The analysis of \citeauthor{garay2015bitcoin} indicates that the networks synchronicity highly influences the behavior of proof-of-work blockchains.
\citeauthor{pass2017analysis} propose a new network model to analyze blockchains in terms of consistency and liveness in an asynchronous network~\cite{pass2017analysis}. They do not make any assumptions of synchronicity and proof consistency in a network with adversarial delays that are a-priori bounded. They show that the proof of work hardness needs to be set as a function of the maximum network delay. New peers joining the network or peers getting corrupted are also modelled. They prove that Nakamoto's protocol satisfies consistency even in a network with message delays. However, those network delays are modelled to be always adversarial. This leaves out networking factors impacting the system which are caused by honest behavior.

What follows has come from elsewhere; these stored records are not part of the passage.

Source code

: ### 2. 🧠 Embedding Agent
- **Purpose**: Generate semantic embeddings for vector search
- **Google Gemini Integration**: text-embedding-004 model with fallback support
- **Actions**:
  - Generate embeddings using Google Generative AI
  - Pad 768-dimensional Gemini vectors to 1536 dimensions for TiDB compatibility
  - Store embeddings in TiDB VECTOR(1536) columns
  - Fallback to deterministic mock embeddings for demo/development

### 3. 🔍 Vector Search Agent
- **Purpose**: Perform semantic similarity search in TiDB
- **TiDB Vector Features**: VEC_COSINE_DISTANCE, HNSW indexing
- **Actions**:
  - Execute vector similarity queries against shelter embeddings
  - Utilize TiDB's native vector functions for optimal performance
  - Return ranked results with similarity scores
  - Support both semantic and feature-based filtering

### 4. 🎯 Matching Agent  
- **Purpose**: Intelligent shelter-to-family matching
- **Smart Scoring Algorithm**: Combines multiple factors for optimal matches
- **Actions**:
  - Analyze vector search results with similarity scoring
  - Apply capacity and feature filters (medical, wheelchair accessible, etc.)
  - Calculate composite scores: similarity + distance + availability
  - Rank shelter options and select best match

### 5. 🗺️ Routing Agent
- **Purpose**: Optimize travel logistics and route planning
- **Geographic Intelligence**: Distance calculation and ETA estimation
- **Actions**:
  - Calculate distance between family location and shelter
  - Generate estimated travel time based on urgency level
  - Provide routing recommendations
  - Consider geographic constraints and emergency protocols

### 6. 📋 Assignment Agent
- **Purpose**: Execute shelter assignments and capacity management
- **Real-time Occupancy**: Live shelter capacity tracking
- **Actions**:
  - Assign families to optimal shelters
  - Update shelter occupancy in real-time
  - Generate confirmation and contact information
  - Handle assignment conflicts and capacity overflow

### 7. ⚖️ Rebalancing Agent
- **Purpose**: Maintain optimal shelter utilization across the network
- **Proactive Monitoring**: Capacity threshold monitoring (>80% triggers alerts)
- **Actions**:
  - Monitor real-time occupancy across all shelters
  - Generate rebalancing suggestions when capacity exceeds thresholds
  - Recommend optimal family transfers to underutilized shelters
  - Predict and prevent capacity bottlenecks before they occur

\citeauthor{kiffer2018better} built on top of the models of \citeauthor{garay2015bitcoin} and \citeauthor{pass2017analysis}, but formulate a simple Markov chain based method to analyze consistency. Additionally, they provide lower bounds for consistency. They also analyze the GHOST protocol, where consensus is built over the heaviest observed subtree, in addition to the longest chain rule~\cite{kiffer2018better}. The model is based on rounds of communication. The modelled adversary controls a fraction of honest peers and can delay and reorder messages within a threshhold $\delta$. The model therefore again captures only network attacks from an adversary, but disregards other networking effects.
\citeauthor{gervais2016security} introduce a novel framework to analyse security and performance~\cite{gervais2016security}. They model how network and consensus parameters influence stale block rate, block propagation times, throughput and security. Stale blocks are blocks which do not contribute to the consensus mechanism. Selfish mining is modelled as a Markov decision process. The network layer is characterized by block size and the information propagation mechanism. \citeauthor{gervais2016security} simulate the system over a network consisting of point-to-point connections between peers~\cite{gervais2016security}. Those channels are defined by latency and bandwidth. Latency is set using global IP latency statistics. One major result is that an increasing block size increases block propagation time linearly and stale block rate exponentially.
\citeauthor{gopalan} utilize rumor-spreading to implement a new stochastic network model~\cite{gopalan}. They study stability and scalability of their model. Each peer communicates at a given rate his oldest blocks to his neighbors. Communication channels are also bandwidth limited. This setup introduces network delays to blocks, which depends on the instantaneous network congestion.
Unlike previous stochastic network models, \citeauthor{gopalan} do not introduce delay based on sampling data, but rather on the communication behavior of peers. Since network congestion depends on the behavior of peers and selfish mining is a deviating behavior, the model introduced by \citeauthor{gopalan} will be used in the following to analyze selfish mining and networking effects.